Было вполне естественно ожидать, что мое заключение положит конец нашей Церкви и прихожане разойдутся на все четыре стороны. Однако вместо этого члены Церкви стали навещать меня каждый день и даже иногда боролись за право навестить меня раньше других. Комната для свиданий открывалась в восемь утра, но мои прихожане собирались у ворот тюрьмы и выстраивались в очередь задолго до этого. Чем яростнее меня проклинали и чем сильнее я чувствовал одиночество, тем больше людей приходило проведать меня, подбодрить и поплакать обо мне.

А ведь я встречал их без особого восторга и даже отчитывал: «Зачем вы приходите сюда и поднимаете столько шума?» Но они все равно шли за мной и плакали. В этом выражались их вера и любовь. Они привязались ко мне не из-за моего умения гладко и красиво говорить. Они любили меня за ту любовь, которую чувствовали в глубине моего сердца. Они знали, какой я на самом деле. Даже умирая, я не смогу забыть моих прихожан, которые остались верны мне даже после того, как я предстал в наручниках перед судом.

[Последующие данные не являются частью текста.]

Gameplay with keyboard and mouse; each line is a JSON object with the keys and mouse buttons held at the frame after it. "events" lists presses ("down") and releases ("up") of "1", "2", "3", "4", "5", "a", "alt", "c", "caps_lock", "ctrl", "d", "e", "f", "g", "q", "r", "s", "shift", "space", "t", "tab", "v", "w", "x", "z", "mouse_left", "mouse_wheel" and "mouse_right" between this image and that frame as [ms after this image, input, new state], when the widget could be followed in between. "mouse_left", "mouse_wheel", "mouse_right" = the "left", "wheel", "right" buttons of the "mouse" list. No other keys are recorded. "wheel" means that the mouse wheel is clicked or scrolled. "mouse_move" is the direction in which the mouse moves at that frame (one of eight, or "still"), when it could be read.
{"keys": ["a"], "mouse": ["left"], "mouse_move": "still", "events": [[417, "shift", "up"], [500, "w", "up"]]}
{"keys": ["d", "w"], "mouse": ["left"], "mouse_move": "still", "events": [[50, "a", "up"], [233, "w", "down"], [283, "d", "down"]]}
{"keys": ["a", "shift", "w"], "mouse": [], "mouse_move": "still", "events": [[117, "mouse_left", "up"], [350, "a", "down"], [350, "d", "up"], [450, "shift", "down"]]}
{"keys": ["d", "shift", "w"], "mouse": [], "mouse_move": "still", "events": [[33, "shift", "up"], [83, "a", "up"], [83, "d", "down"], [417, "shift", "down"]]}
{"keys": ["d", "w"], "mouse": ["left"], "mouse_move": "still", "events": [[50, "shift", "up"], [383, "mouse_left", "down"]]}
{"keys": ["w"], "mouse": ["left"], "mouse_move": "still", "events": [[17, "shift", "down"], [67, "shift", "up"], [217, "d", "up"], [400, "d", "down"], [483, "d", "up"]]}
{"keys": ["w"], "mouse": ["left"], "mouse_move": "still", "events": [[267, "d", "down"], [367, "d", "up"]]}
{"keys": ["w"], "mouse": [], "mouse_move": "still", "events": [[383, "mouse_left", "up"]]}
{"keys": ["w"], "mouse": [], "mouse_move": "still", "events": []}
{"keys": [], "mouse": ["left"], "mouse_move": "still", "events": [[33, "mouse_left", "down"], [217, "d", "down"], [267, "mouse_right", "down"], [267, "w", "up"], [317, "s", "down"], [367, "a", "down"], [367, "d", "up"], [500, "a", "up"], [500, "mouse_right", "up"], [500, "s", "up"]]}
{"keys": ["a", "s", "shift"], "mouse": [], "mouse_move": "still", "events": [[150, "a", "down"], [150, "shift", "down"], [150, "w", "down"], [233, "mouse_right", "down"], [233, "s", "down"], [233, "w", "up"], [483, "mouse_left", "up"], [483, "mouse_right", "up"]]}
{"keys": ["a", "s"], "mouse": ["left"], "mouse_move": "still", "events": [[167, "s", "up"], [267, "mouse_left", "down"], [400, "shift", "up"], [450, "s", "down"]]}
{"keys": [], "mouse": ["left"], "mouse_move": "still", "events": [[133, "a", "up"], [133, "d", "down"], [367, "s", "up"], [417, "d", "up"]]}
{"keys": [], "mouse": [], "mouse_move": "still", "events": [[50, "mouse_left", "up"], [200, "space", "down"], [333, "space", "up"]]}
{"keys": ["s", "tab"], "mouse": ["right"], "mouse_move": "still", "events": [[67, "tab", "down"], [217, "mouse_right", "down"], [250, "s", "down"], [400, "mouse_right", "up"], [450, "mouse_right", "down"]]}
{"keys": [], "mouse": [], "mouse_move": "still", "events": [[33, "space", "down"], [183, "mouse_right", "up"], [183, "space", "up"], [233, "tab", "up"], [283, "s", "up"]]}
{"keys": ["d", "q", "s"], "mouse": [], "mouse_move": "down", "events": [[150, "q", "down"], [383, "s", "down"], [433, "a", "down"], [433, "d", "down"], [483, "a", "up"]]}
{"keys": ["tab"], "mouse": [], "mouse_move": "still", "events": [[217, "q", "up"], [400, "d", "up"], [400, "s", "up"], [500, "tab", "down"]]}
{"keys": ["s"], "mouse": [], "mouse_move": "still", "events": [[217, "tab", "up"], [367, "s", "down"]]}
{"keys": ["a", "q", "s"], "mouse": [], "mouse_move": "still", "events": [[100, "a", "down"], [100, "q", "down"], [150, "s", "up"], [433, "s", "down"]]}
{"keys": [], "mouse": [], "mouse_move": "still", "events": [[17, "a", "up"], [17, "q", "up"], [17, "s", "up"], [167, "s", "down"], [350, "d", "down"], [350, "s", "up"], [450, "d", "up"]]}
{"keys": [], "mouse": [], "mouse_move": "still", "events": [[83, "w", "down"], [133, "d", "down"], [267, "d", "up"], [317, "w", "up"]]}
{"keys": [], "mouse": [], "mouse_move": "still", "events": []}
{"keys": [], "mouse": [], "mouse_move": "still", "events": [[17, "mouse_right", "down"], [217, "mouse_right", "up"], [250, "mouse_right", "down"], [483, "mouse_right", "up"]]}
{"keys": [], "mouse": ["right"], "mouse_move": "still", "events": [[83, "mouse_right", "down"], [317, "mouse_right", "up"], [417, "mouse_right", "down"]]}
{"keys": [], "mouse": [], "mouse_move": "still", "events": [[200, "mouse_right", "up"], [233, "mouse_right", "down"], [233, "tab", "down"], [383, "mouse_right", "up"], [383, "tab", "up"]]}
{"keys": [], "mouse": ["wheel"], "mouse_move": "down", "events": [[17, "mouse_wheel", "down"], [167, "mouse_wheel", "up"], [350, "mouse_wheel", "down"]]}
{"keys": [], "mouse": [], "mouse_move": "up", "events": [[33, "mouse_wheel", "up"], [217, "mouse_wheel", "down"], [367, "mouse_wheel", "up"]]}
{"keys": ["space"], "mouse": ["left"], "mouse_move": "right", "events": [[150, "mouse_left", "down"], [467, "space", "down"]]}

Я буду помнить, как они глотали слезы и горестно смотрели на меня, сидевшего на скамье подсудимых.

Тюремные охранники изумлялись сверх всякой меры. «Как этому человеку удалось свести с ума столько людей? — поражались они, глядя, как к тюрьме подходят все новые и новые толпы народу. — Он ведь не муж им, а они — не его жена, и он не приходится им сыном. Почему же они так преданны ему?»

Как минимум однажды один из охранников заметил: «Нам говорили, что Мун — настоящий диктатор, эксплуатировавший людей, но ведь тут ясно как день, что это не так!» Этот охранник позднее присоединился к нашей Церкви и последовал за мной...

В конце концов, после трех месяцев заключения суд признал меня невиновным и отпустил на волю. В день освобождения начальник тюрьмы вместе с начальниками всех ее отделений устроил мне почетные проводы. За три месяца все они стали членами Семьи Объединения. Они действительно открыли мне свою душу, и причина тому была очень простой. Узнав меня ближе, они увидели, что я совсем не такой, каким представлялся по слухам. В итоге получилось, что ложные слухи, распространившиеся в обществе, помогли в нашей миссионерской работе!

Когда меня забирала полиция, все средства массовой информации и все общество раздули вокруг большую шумиху. Но когда меня признали невиновным и освободили, все молчали, будто воды набрали в рот. Единственным упоминанием о моей невиновности и последующем освобождении была крохотная заметка в три строки в самом дальнем углу газетного листа, гласившая, что «преподобного Муна признали невиновным и выпустили на свободу». Грязные слухи, породившие скандал на всю страну, оказались ложными, но этот факт благополучно затерли и забыли. Члены Церкви пытались протестовать и говорили мне: «Преподобный Мун, это же несправедливо! Все это до такой степени выводит нас из себя, что мы не можем больше терпеть». Они плакали передо мной, но я молчал и просто утешал их.

Я никогда не забуду ту боль, которая навалилась на меня вместе с ложными обвинениями. Но я терпел, даже когда против меня ополчилось столько людей, что казалось, будто мне нет места во всей Корее. Эти боль и печаль навсегда засели где-то глубоко, в самом дальнем уголке сердца.

Я был похож на дерево, покореженное ветрами и ливнями и опаленное пожаром, но я ни за что не позволил бы себе сгореть дотла и умереть. Даже на обгоревших ветвях по весне распускаются свежие почки. Если я буду продолжать свой путь со смирением и твердой убежденностью, однажды непременно наступит день, когда люди поймут ценность того, что я сделал.